§ Exercise instructions: Set down exactly the lines from the one containing "For every layout" through the last line of the data below, and no others.

§ Data excerpts:
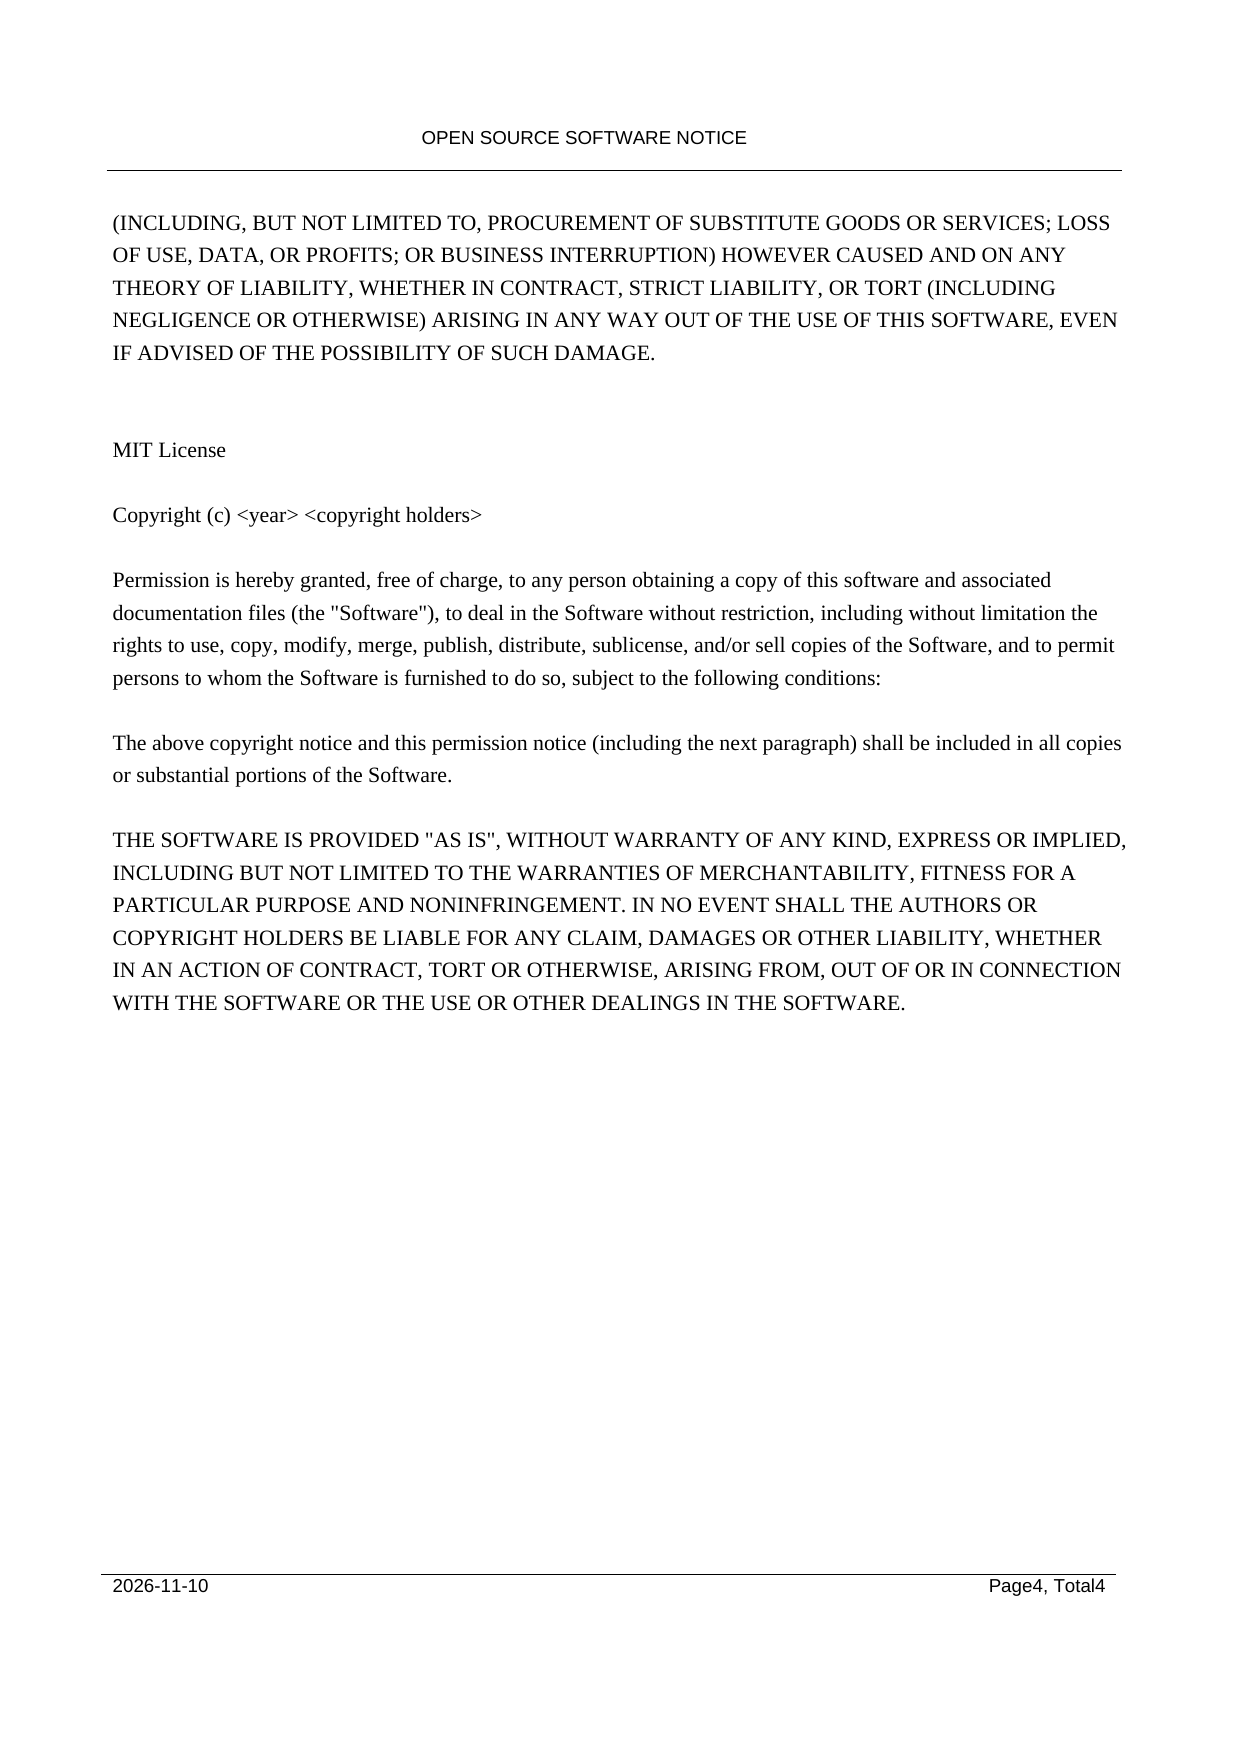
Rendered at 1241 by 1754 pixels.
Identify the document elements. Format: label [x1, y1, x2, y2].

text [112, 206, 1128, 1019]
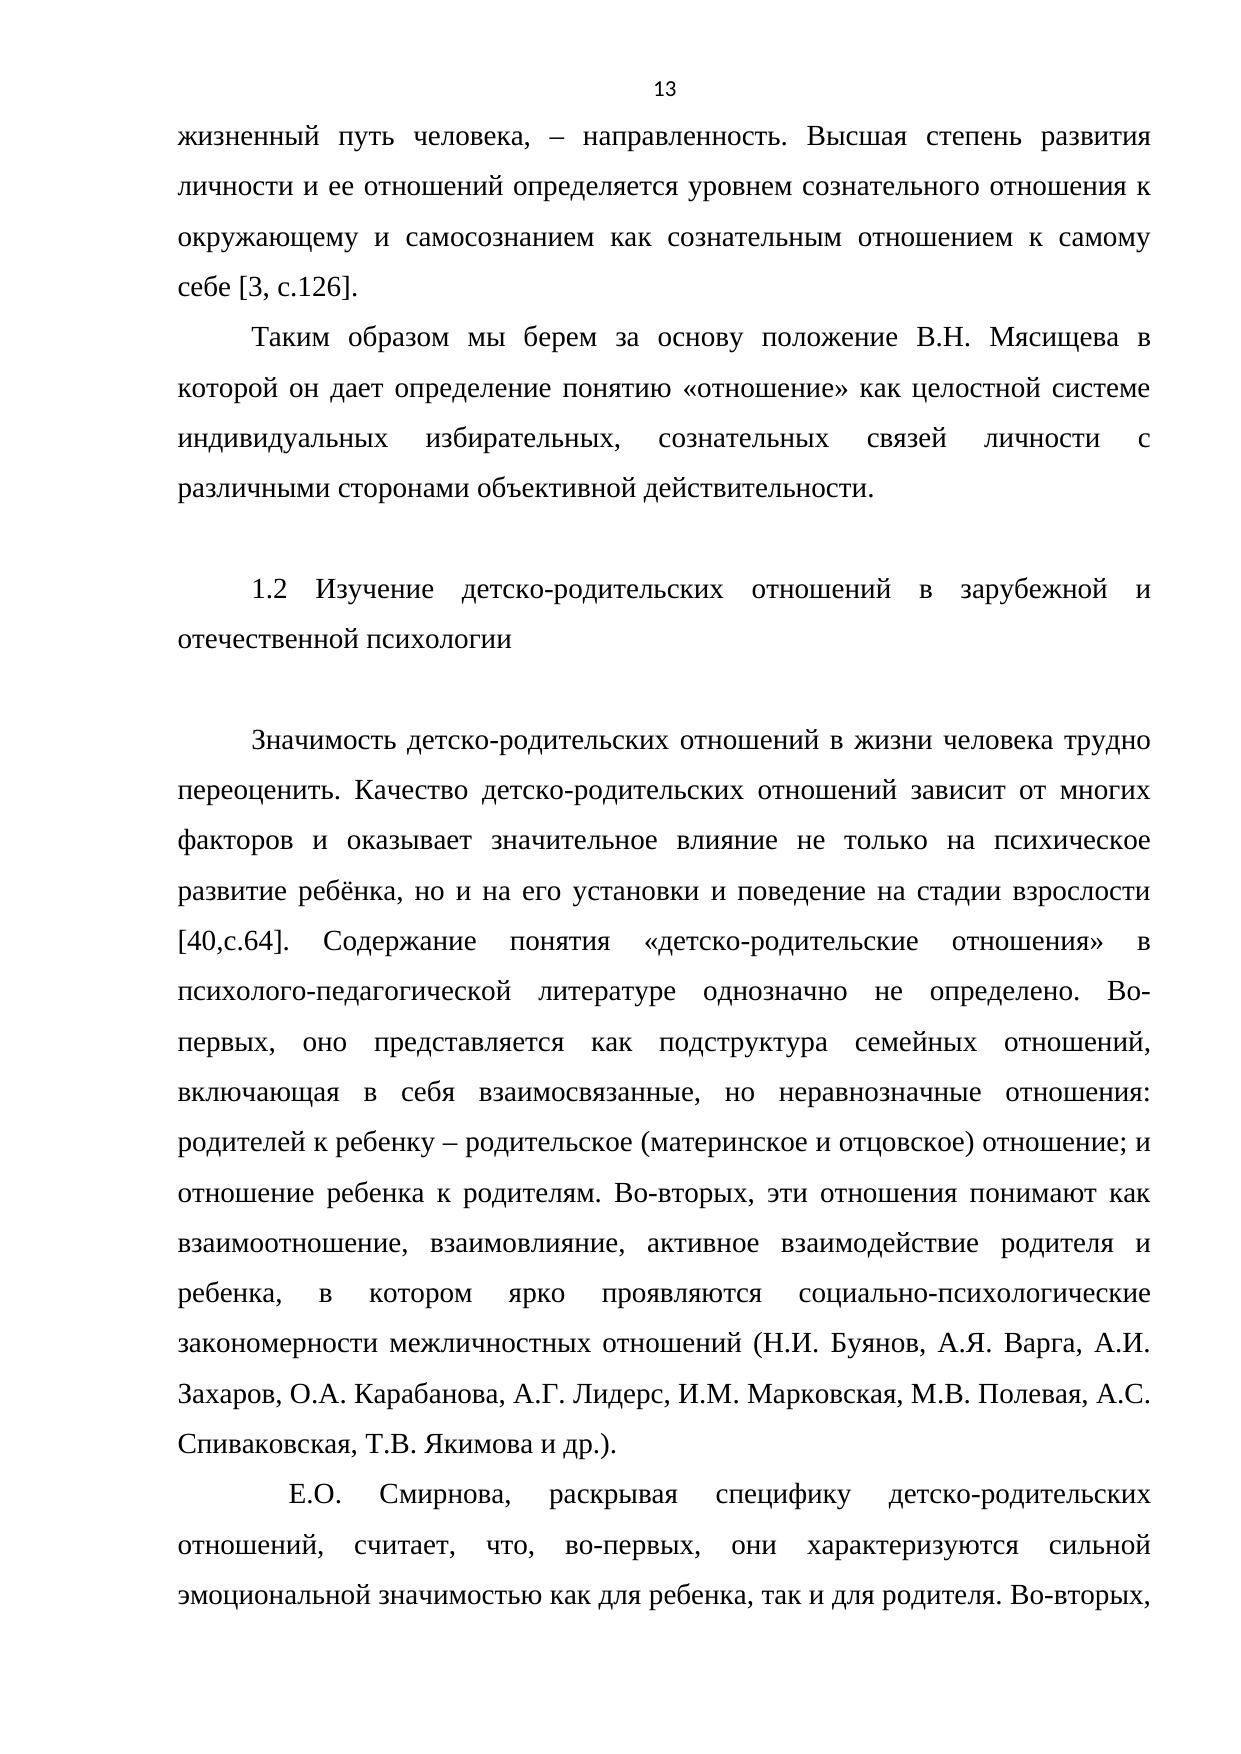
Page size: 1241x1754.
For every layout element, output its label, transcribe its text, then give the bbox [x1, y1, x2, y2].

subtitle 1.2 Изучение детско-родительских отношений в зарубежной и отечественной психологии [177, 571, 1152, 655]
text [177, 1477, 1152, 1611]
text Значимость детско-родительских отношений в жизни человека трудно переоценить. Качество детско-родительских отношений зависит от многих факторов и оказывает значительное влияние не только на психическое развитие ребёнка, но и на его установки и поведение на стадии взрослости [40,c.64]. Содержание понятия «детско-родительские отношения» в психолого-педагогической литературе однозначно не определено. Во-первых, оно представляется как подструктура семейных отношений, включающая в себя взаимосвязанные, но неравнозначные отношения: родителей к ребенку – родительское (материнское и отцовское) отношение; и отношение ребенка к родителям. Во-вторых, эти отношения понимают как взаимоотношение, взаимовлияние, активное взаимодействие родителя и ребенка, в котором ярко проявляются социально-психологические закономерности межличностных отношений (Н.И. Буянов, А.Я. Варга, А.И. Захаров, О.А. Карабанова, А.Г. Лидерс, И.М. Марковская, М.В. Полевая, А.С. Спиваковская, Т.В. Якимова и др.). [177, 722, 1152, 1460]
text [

§ Response area:
For every layout element, output its label, transcribe its text, then give the bbox [x1, y1, x2, y2].

subtitle 1.2 Изучение детско-родительских отношений в зарубежной и отечественной психологии [177, 571, 1152, 655]
text [177, 1477, 1152, 1611]
text Значимость детско-родительских отношений в жизни человека трудно переоценить. Качество детско-родительских отношений зависит от многих факторов и оказывает значительное влияние не только на психическое развитие ребёнка, но и на его установки и поведение на стадии взрослости [40,c.64]. Содержание понятия «детско-родительские отношения» в психолого-педагогической литературе однозначно не определено. Во-первых, оно представляется как подструктура семейных отношений, включающая в себя взаимосвязанные, но неравнозначные отношения: родителей к ребенку – родительское (материнское и отцовское) отношение; и отношение ребенка к родителям. Во-вторых, эти отношения понимают как взаимоотношение, взаимовлияние, активное взаимодействие родителя и ребенка, в котором ярко проявляются социально-психологические закономерности межличностных отношений (Н.И. Буянов, А.Я. Варга, А.И. Захаров, О.А. Карабанова, А.Г. Лидерс, И.М. Марковская, М.В. Полевая, А.С. Спиваковская, Т.В. Якимова и др.). [177, 722, 1152, 1460]
text [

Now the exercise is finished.